* _What is expected_: Go through the records and give the number of lines that include "степени", with nothing else.

* _Records supplied_:
+ + + + + + +
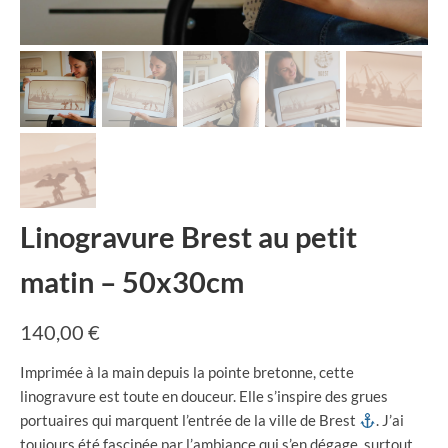
Linogravure Brest au petit
matin – 50x30cm
140,00
€
Imprimée à la main depuis la pointe bretonne, cette
linogravure est toute en douceur. Elle s’inspire des grues
portuaires qui marquent l’entrée de la ville de Brest
. J’ai
toujours été fascinée par l’ambiance qui s’en dégage, surtout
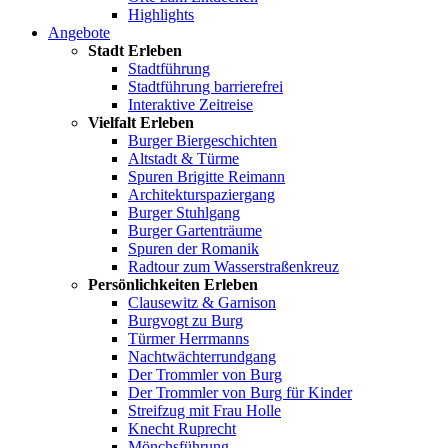
Highlights
Angebote
Stadt Erleben
Stadtführung
Stadtführung barrierefrei
Interaktive Zeitreise
Vielfalt Erleben
Burger Biergeschichten
Altstadt & Türme
Spuren Brigitte Reimann
Architekturspaziergang
Burger Stuhlgang
Burger Gartenträume
Spuren der Romanik
Radtour zum Wasserstraßenkreuz
Persönlichkeiten Erleben
Clausewitz & Garnison
Burgvogt zu Burg
Türmer Herrmanns
Nachtwächterrundgang
Der Trommler von Burg
Der Trommler von Burg für Kinder
Streifzug mit Frau Holle
Knecht Ruprecht
Mönchsführung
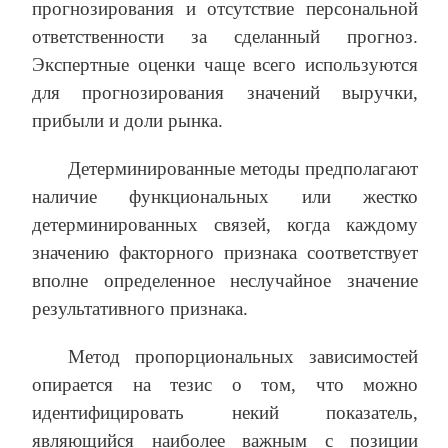
прогнозирования и отсутствие персональной
ответственности за сделанный прогноз.
Экспертные оценки чаще всего используются
для прогнозирования значений выручки,
прибыли и доли рынка.
Детерминированные методы предполагают
наличие функциональных или жестко
детерминированных связей, когда каждому
значению факторного признака соответствует
вполне определенное неслучайное значение
результативного признака.
Метод пропорциональных зависимостей
опирается на тезис о том, что можно
идентифицировать некий показатель,
являющийся наиболее важным с позиции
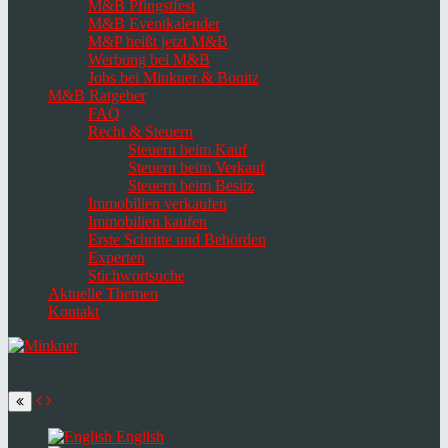
M&B Pfingstfest
M&B Eventkalender
M&P heißt jetzt M&B
Werbung bei M&B
Jobs bei Minkner & Bonitz
M&B Ratgeber
FAQ
Recht & Steuern
Steuern beim Kauf
Steuern beim Verkauf
Steuern beim Besitz
Immobilien verkaufen
Immobilien kaufen
Erste Schritte und Behörden
Experten
Stichwortsuche
Aktuelle Themen
Kontakt
Navigation
umschalten
Select
language
English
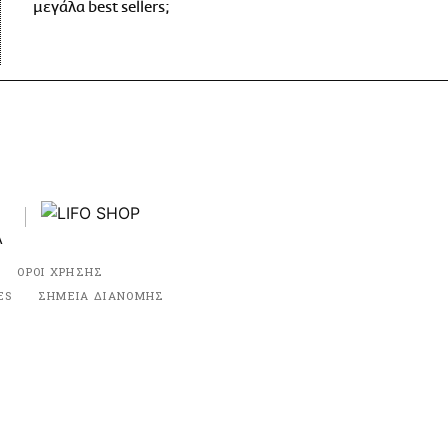
μεγάλα best sellers;
ΟΡΟΙ ΧΡΗΣΗΣ
ES
ΣΗΜΕΙΑ ΔΙΑΝΟΜΗΣ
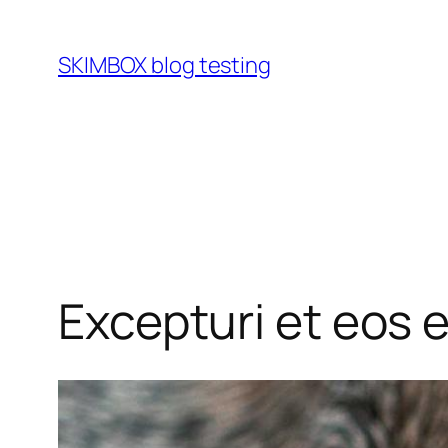
Skip
to
SKIMBOX blog testing
content
Excepturi et eos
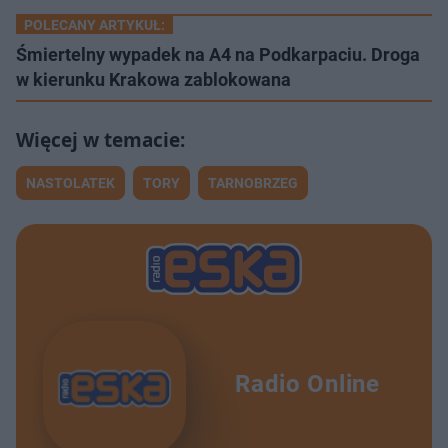
POLECANY ARTYKUŁ:
Śmiertelny wypadek na A4 na Podkarpaciu. Droga
w kierunku Krakowa zablokowana
NASTOLATEK
TORY
TARNOBRZEG
Radio Online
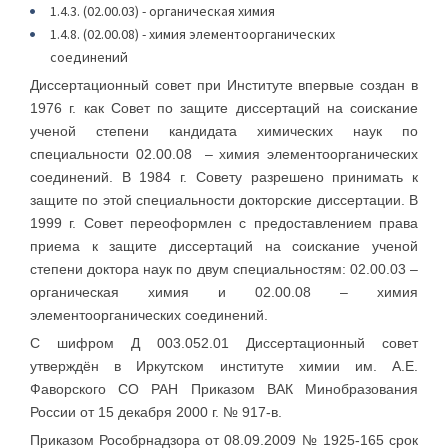
1.4.3. (02.00.03) - органическая химия
1.4.8. (02.00.08) - химия элементоорганических
соединений
Диссертационный совет при Институте впервые создан в
1976 г. как Совет по защите диссертаций на соискание
ученой степени кандидата химических наук по
специальности 02.00.08 – химия элементоорганических
соединений. В 1984 г. Совету разрешено принимать к
защите по этой специальности докторские диссертации. В
1999 г. Совет переоформлен с предоставлением права
приема к защите диссертаций на соискание ученой
степени доктора наук по двум специальностям: 02.00.03 –
органическая химия и 02.00.08 – химия
элементоорганических соединений.
С шифром Д 003.052.01 Диссертационный совет
утверждён в Иркутском институте химии им. А.Е.
Фаворского СО РАН Приказом ВАК Минобразования
России от 15 декабря 2000 г. № 917-в.
Приказом Рособрнадзора от 08.09.2009 № 1925-165 срок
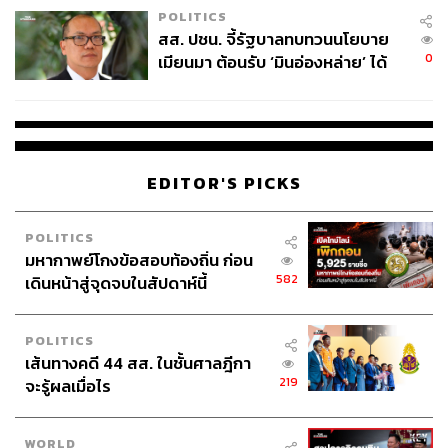
POLITICS
สส. ปชน. จี้รัฐบาลทบทวนนโยบาย
0
เมียนมา ต้อนรับ ‘มินอ่องหล่าย’ ได้
แค่สัญญาว่างเปล่า
EDITOR'S PICKS
POLITICS
มหากาพย์โกงข้อสอบท้องถิ่น ก่อน
582
เดินหน้าสู่จุดจบในสัปดาห์นี้
POLITICS
เส้นทางคดี 44 สส. ในชั้นศาลฎีกา
219
จะรู้ผลเมื่อไร
WORLD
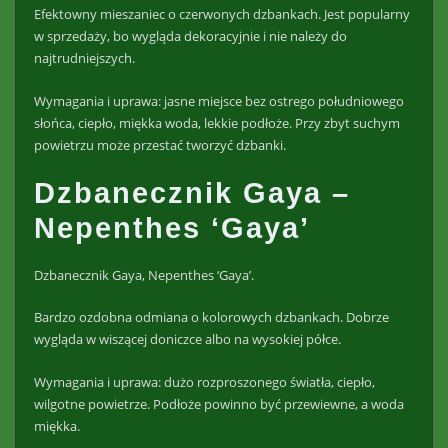
Efektowny mieszaniec o czerwonych dzbankach. Jest popularny
w sprzedaży, bo wygląda dekoracyjnie i nie należy do
najtrudniejszych.
Wymagania i uprawa: jasne miejsce bez ostrego południowego
słońca, ciepło, miękka woda, lekkie podłoże. Przy zbyt suchym
powietrzu może przestać tworzyć dzbanki.
Dzbanecznik Gaya –
Nepenthes ‘Gaya’
Dzbanecznik Gaya, Nepenthes ‘Gaya’.
Bardzo ozdobna odmiana o kolorowych dzbankach. Dobrze
wygląda w wiszącej doniczce albo na wysokiej półce.
Wymagania i uprawa: dużo rozproszonego światła, ciepło,
wilgotne powietrze. Podłoże powinno być przewiewne, a woda
miękka.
+ + + + + + +
* _Problem solution_: 2